About me

The short version:

My name is Mathew Ingram, and I am currently the chief digital writer at the Columbia Journalism Review in New York. Prior to that I was a senior writer at Fortune magazine, where I wrote about the evolution of media and the social Web, and before that I was a senior writer at Gigaom, at the time one of the leading technology blog networks in the United States. I write about the evolution of media and content and all that involves, including social media, Google, and the web in general.

Up until January 2010, I worked for The Globe and Mail, a daily national newspaper based in Toronto, for about 15 years. I wrote about the stock market and then about oil and gas, and then became one of the first employees of the Globe’s breaking news website in 2000. I wrote about technology and the web, set up the paper’s first blog, and then became the Globe’s first “communities editor,” a new position aimed at helping make it easier for readers to interact with the paper and its writers and content. I set up the paper’s Twitter account and Facebook page and helped introduce a new comment moderation system.

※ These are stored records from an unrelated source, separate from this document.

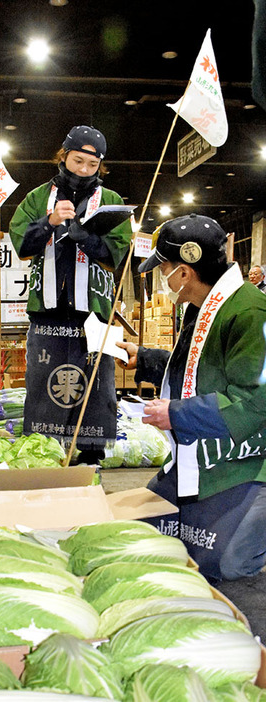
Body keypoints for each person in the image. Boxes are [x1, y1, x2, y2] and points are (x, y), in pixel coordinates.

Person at [117, 213, 266, 583]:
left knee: (221, 562)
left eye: (164, 268)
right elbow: (201, 371)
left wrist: (177, 414)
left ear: (184, 272)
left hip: (245, 458)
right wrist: (148, 358)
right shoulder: (201, 306)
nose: (162, 277)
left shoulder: (250, 312)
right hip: (198, 450)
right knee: (142, 532)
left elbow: (254, 401)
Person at [9, 125, 132, 464]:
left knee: (96, 384)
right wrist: (48, 222)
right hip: (47, 313)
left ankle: (91, 456)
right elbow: (20, 244)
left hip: (94, 313)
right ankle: (44, 452)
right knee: (43, 382)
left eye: (92, 166)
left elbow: (116, 253)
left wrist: (85, 238)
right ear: (62, 156)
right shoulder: (36, 197)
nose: (83, 170)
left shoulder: (111, 201)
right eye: (77, 161)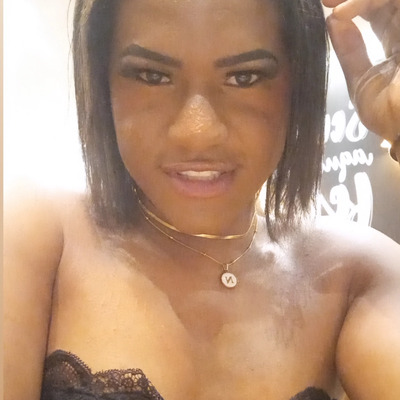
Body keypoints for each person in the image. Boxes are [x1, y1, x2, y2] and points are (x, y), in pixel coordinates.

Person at [4, 0, 400, 399]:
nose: (197, 133)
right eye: (152, 76)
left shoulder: (353, 274)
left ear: (299, 83)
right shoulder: (38, 236)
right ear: (102, 78)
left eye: (244, 77)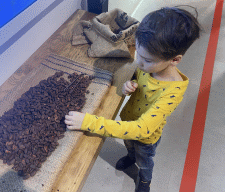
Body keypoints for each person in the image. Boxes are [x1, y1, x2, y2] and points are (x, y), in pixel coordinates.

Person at [65, 5, 202, 192]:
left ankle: (145, 179)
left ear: (175, 60)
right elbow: (138, 79)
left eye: (147, 59)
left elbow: (141, 129)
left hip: (146, 138)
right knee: (130, 147)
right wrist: (128, 86)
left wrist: (88, 122)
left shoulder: (173, 92)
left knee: (144, 161)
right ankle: (130, 157)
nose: (138, 62)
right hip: (128, 122)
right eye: (138, 53)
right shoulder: (148, 67)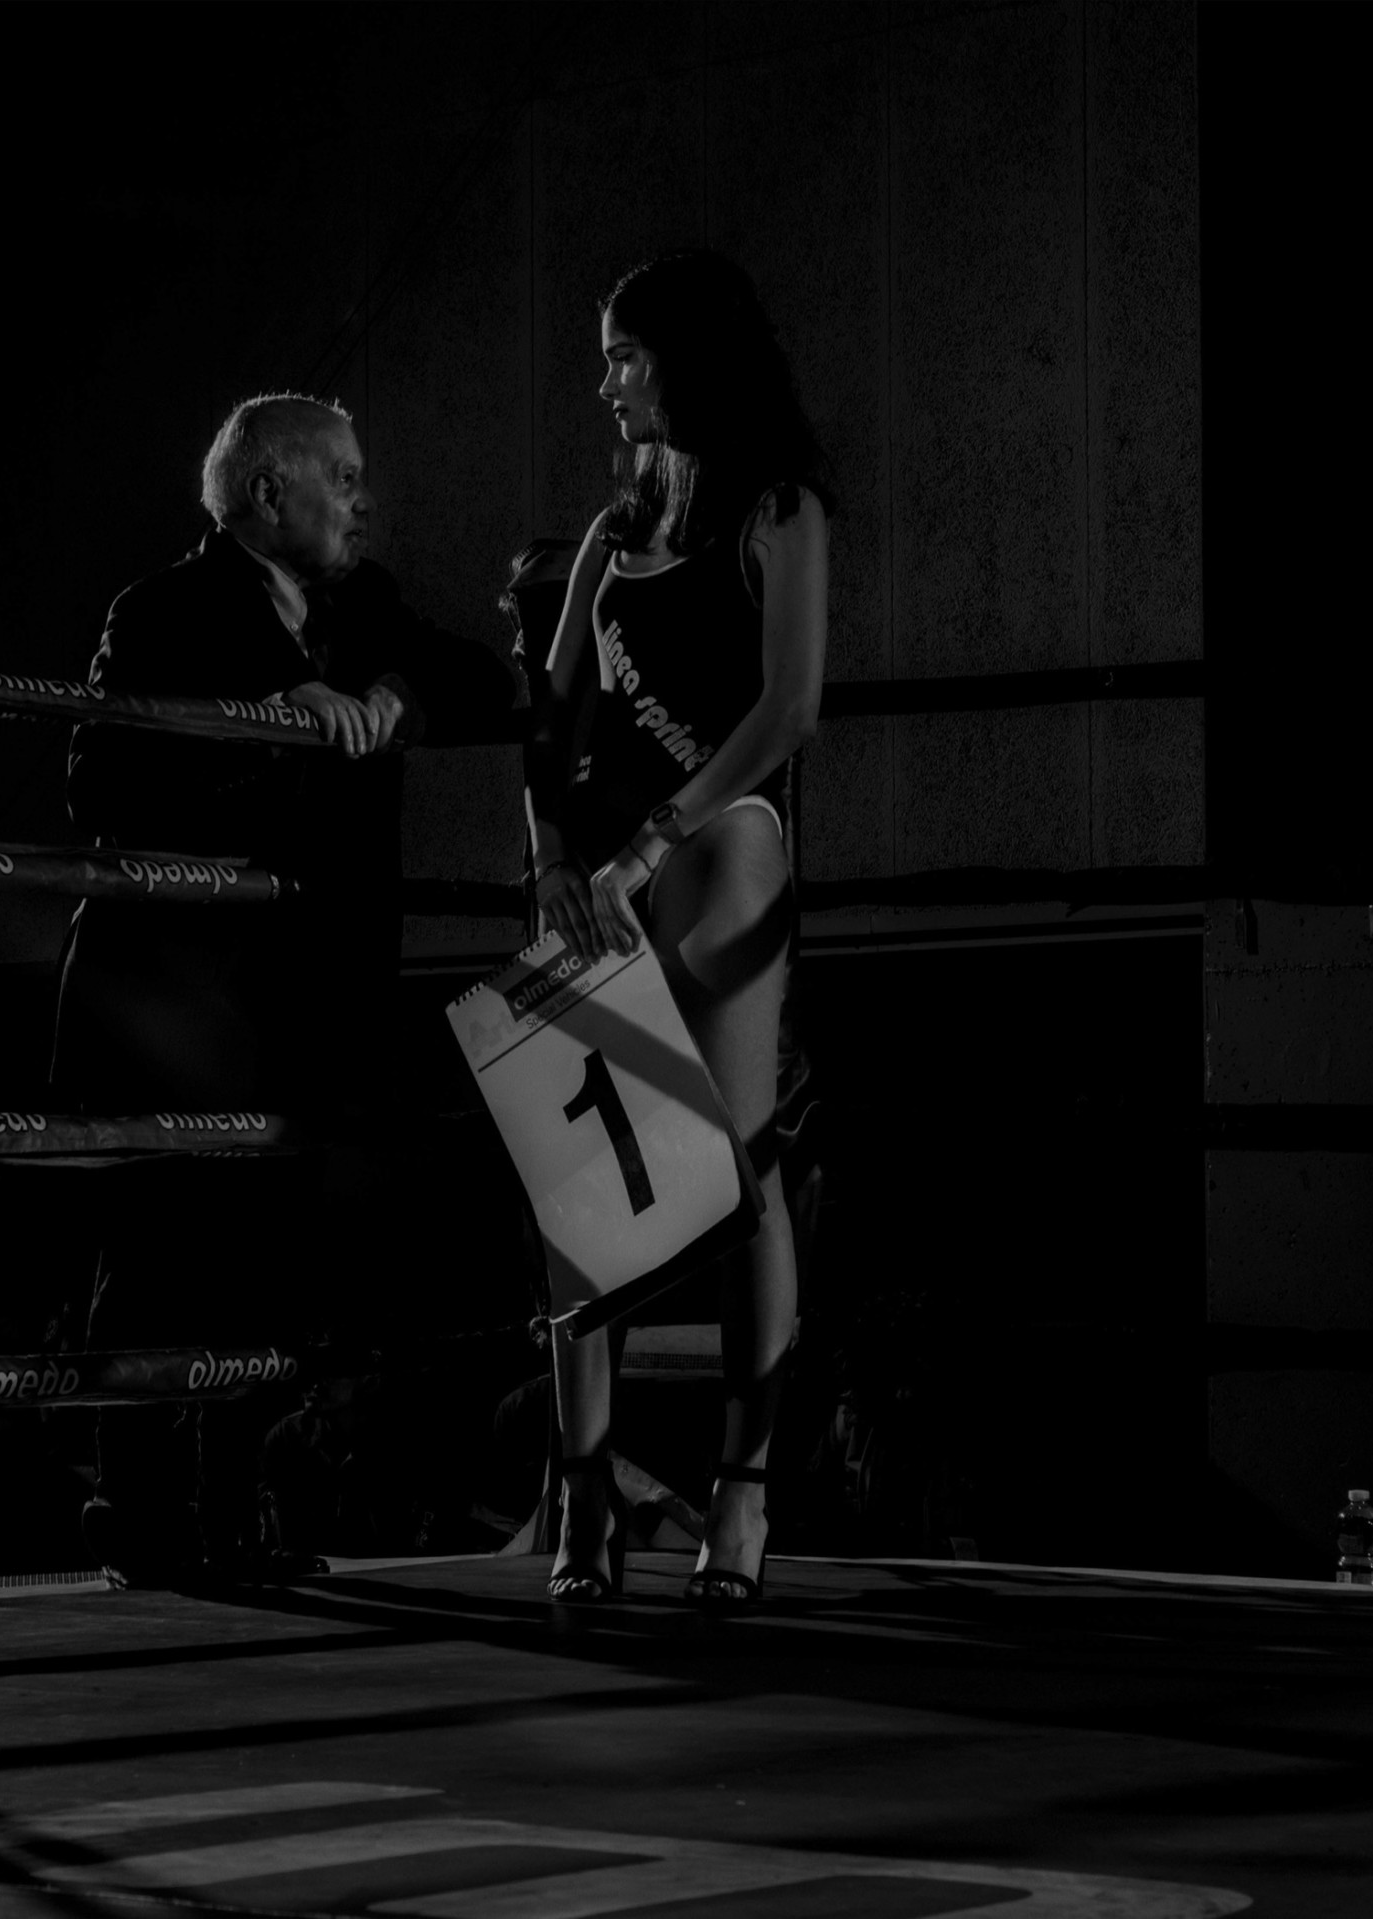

I write on my personal blog about personal things, as well as things that don’t really fit in with my work assignments, and interesting sites and articles I come across. You can find me on Twitter, as well as on Facebook, and on LinkedIn. Feel free to email me at [email protected] — I can’t guarantee that I will reply, but I will do my best.

The long version:

I was born in a little town called Zweibrucken in Germany in 1962, while my father — a fighter pilot in the Royal Canadian Air Force — was stationed there. We came back to Canada when I was little and lived on Air Force bases in a number of different places, including Winnipeg, Manitoba; Cold Lake, Alberta; Downsview, Toronto and Chatham, New Brunswick. I went to the University of Waterloo and got a degree in English, then went to Ryerson University in Toronto and got my journalism degree.

I worked at the Globe and Mail and the London Free Press for a summer each, and then moved to Edmonton to work for a legendary newspaperman and hellraiser named Ted Byfield at a weekly magazine called Alberta Report (which is now defunct). I moved back to Toronto in 1991 and worked at the Financial Times of Canada (now also defunct), then moved to the Globe to write about the stock market.

After several years of doing that, I moved to Calgary and wrote a column about Western Canadian business, then in 2000 I moved back to Toronto to become the online business columnist for the Globe’s relaunched website — possibly the first online-only columnist in Canadian journalism. I wrote about business and technology (and started the Globe’s first blog) and then moved into writing about new media.

In 2008, I became the paper’s first communities editor, a job that was designed to help writers and editors learn about and employ “social media” tools such as Twitter and Facebook to connect with readers. I launched the ground-breaking Policy Wiki (which unfortunately no longer exists), re-launched the Globe’s Facebook page and helped design and/or implement a number of social-media tools.

In 2010, I left the Globe and joined a weblog network called Gigaom, run by my friend Om Malik and based in San Francisco. I worked there for five years, travelling back and forth to San Francisco and to New York, where we acquired a blog network called PaidContent. I produced a media conference of the same name in New York, which we held at the Time-Life building, right across from Radio City Music Hall, probably the highlight of my media career. Unfortunately, Gigaom ran out of money and shut down in 2015 and we all lost our jobs. A group of us joined Fortune magazine, and then in 2017 I was laid off, and shortly afterward joined the Columbia Journalism Review.

I live in Ontario with my wife Rebecca, where I enjoy playing the guitar, kayaking around on Canada’s innumerable lakes and rivers, hiking and biking through the wilderness, a good cup of coffee whenever possible, and reading about the ongoing disruption of the media ecosystem as we know it.